Exercise text:
==================================================

We take the drive out to the M& A Butchery in Wilberforce (which featured briefly on last week’s episode of Masterchef) where Liss points out the live lambs in the back. This is a truly paddock to plate experience and it is the only abattoir in NSW that has a retail shop attached to it. M& A are fourth generation butchers Michael and Angela Diasinos who work with their two sons Dean and Sam. Local farmers also bring in their livestock (beef, lamb, goat and pig) to be processed. Hilariously, speeding away from the front of a shop is a yellow car with the license plate “BBQ“.

Inside the shop is busy. There is a cool-room where you can buy ribs, rissoles, shoulders, corned beef, steaks, chops and all kinds of cuts including New York steak and sides of lamb with some stretching across two trays at a very reasonable price. As you are buying straight from the abattoir, you are effectively cutting out the middle man.


We buy some premium mince which is a steal at $5 a kilo, some sausages in “bush tomato and bacon” and “sweet chilli and mango” flavours and some double smoked garlic rissoles at $6.50 a kilo. They’ll also offer to carry your meat to the car too which is a nice touch.

Carrying a customer’s meat to their car


After that we take the drive to Riverview Produce which is a farm that has been supplying produce to Sydney markets for 50 years and who now have a store in which you can purchase produce. Liss finds that the produce here is so fresh it lasts for 3-4 weeks. She also buys herbs with the roots intact and replants them in her own herb garden. I buy some Royal Blue potatoes, Dutch carrots, golden nugget pumpkins and white nectarines.



Outside there are hydroponic lettuces being grown. Inside there is a constant stream of buyers. On the noticeboard wall there are signs offering sheep shearing services, calves, Boer Goats and an antique petrol bowser for sale.

==================================================

Request 1:
In the butchery and produce text, for how many years has Riverview Produce been supplying produce to Sydney markets?

==================================================

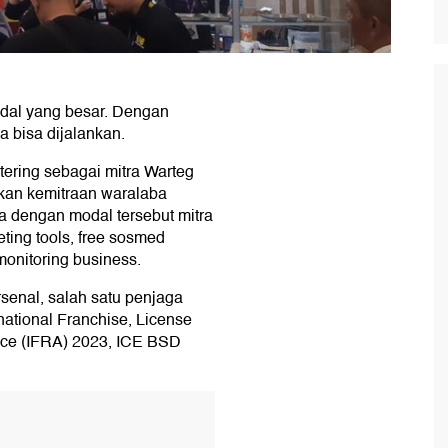
modal yang besar. Dengan
a bisa dijalankan.
ring sebagai mitra Warteg
an kemitraan waralaba
a dengan modal tersebut mitra
ing tools, free sosmed
monitoring business.
senal, salah satu penjaga
national Franchise, License
ce (IFRA) 2023, ICE BSD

==================================================

Request 2:
Reproduce every line of the records exactly as given, leaving the pictures out of your answer.

Response area 1:
50 years

Response area 2:
modal yang besar. Dengan
a bisa dijalankan.
ring sebagai mitra Warteg
an kemitraan waralaba
a dengan modal tersebut mitra
ing tools, free sosmed
monitoring business.
senal, salah satu penjaga
national Franchise, License
ce (IFRA) 2023, ICE BSD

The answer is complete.